:: DOCUMENT SECTION ::
+++

Friday, August 31, 2007

An open letter to San Diego sports fans.

First of all I want to thank and congratulate you. The sight of so many of you using the trolley to get to and from football and baseball games is inspiring. Normally I would expect your stupid redneck asses to be in the seats of pickup trucks, polluting the environment, clogging up traffic and drunkenly ruining lives. So thank you for evolving beyond that.

Unfortunately you still haven’t quite attained the ranking of functional member of society. See I ride the trolley too, I take it to and from work, it’s convenient and allows me to catch my train out of town on time...unless there’s a ball game. I’ll admit, the system is a bit confusing in terms of what tickets to purchase and how your trip is classified in the automated ticket box. But that confusion shouldn’t carry over into your use of the train. The process there is quite simple, much like other doorways, elevators and bathrooms, when the doors open get on, when you want to get off, walk out the door. So why on earth is it that my trip takes an extra 5 minutes (~30%) longer?

+++

:: DATASET RECORDS ::
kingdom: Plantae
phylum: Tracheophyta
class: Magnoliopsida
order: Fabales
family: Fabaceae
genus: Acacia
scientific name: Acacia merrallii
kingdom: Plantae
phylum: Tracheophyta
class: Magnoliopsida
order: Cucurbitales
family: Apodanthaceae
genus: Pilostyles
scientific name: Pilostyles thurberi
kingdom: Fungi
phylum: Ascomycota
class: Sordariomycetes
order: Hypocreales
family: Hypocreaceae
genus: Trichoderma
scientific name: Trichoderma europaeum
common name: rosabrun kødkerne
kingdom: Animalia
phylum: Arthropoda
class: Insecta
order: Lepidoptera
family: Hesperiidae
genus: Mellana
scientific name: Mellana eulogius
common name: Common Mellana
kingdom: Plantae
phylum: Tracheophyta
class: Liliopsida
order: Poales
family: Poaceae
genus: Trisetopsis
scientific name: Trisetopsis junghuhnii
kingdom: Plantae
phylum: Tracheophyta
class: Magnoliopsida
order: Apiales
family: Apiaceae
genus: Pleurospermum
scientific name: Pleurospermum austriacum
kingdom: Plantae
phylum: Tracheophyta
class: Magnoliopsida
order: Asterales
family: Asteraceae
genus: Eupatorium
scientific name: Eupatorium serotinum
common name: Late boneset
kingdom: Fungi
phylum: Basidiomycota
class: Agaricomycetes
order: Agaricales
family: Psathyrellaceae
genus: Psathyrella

+++

:: EXERCISE ::
Please repeat the open letter between "Unfortunately you still" and "minutes (~30%) longer?", inclusive, swapping "trolley" for "streetcar". The lines above are separate material, unrelated to the open letter.

:: RESPONSE TO THE TASK ::
Unfortunately you still haven’t quite attained the ranking of functional member of society. See I ride the streetcar too, I take it to and from work, it’s convenient and allows me to catch my train out of town on time...unless there’s a ball game. I’ll admit, the system is a bit confusing in terms of what tickets to purchase and how your trip is classified in the automated ticket box. But that confusion shouldn’t carry over into your use of the train. The process there is quite simple, much like other doorways, elevators and bathrooms, when the doors open get on, when you want to get off, walk out the door. So why on earth is it that my trip takes an extra 5 minutes (~30%) longer?